Distributed Schedulers and Control Planes: Fairness, Priority, Preemption, and Backpressure
LESSON
Distributed Schedulers and Control Planes: Fairness, Priority, Preemption, and Backpressure
The core idea: A scheduler needs fairness to prevent starvation, priority to protect urgent work, preemption to recover scarce capacity, and backpressure to stop overload from turning scheduling into churn.
Core Insight
Suppose fraud-batch, risk-api, and dozens of analyst notebooks all want the same eu-central GPU pool. risk-api serves user traffic and has an SLO. fraud-batch is important but can wait. The notebooks are interactive, bursty, and owned by many tenants. If the scheduler only picks the next feasible placement, the loudest queue can starve quieter work, urgent services can wait behind batch jobs, and repeated retries can flood the control plane.
Fairness, priority, preemption, and backpressure are the scheduler's pressure valves. Fairness says no tenant or workload class should consume the whole system indefinitely. Priority says some work deserves earlier service because its delay is more expensive. Preemption says the platform may remove or move lower-priority work to make room for higher-priority work. Backpressure says the system should slow, defer, or reject incoming work before the queue becomes meaningless.

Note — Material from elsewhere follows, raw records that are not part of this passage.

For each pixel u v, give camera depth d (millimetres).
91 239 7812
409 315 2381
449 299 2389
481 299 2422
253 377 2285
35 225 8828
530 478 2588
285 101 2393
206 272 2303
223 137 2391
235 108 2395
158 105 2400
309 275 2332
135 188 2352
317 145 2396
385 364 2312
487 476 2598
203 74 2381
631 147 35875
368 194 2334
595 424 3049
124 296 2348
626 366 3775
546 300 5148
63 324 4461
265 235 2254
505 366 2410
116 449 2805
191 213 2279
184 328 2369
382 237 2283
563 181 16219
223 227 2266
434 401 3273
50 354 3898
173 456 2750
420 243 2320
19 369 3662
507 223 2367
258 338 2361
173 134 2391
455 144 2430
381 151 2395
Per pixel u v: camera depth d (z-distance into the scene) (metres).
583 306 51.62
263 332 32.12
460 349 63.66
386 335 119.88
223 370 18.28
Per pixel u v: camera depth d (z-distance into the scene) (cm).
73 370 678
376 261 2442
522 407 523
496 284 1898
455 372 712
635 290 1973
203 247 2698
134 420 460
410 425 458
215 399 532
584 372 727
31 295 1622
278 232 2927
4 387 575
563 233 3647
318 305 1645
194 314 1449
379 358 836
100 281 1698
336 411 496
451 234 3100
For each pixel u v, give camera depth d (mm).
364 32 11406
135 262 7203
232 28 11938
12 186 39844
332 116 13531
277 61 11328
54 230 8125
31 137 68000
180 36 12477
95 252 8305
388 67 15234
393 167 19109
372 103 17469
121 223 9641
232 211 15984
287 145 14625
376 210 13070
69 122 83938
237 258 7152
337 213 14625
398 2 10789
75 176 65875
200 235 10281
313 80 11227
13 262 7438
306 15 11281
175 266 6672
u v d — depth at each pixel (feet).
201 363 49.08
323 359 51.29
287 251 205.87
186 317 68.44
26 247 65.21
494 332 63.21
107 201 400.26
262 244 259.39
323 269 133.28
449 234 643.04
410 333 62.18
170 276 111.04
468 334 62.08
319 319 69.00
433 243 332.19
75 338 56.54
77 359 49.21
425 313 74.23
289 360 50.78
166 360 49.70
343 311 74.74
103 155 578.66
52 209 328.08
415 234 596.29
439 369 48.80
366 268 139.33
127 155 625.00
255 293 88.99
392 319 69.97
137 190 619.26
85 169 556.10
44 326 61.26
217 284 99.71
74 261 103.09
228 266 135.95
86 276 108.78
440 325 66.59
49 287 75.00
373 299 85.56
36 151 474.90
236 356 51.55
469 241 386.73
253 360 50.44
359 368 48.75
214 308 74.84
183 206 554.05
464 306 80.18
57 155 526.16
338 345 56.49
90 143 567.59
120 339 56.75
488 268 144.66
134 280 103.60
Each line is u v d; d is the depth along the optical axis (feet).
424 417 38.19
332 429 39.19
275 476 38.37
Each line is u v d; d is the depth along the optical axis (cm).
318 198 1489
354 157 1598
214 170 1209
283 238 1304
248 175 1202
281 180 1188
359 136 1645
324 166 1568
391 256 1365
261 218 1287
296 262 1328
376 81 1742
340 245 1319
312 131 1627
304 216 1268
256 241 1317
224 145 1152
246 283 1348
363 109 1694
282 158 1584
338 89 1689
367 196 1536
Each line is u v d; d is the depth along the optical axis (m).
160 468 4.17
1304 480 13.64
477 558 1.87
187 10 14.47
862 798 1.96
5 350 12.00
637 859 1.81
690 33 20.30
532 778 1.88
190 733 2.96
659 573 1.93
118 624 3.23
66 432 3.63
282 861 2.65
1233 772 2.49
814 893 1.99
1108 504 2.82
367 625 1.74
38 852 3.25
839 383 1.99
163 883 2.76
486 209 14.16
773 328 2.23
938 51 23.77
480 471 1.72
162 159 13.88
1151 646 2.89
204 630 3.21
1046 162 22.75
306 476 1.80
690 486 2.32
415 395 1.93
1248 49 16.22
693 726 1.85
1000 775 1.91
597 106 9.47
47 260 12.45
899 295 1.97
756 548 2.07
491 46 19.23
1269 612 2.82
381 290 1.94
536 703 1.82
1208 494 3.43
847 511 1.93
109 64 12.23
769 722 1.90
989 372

The hard part is that these mechanisms pull against each other. Priority can undermine fairness. Preemption can improve urgent liveness while wasting completed work and destabilizing running services. Backpressure protects the control plane, but it also makes users feel blocked. The design trade-off is not "fair or fast"; it is how to serve urgent work without making the rest of the platform unpredictable.
Fairness Is Not First-Come First-Served
First-come first-served looks fair until one tenant submits ten thousand jobs before everyone else. In a shared scheduler, fairness usually means each tenant, queue, project, or workload class receives a defensible share of scheduling attention and capacity over time.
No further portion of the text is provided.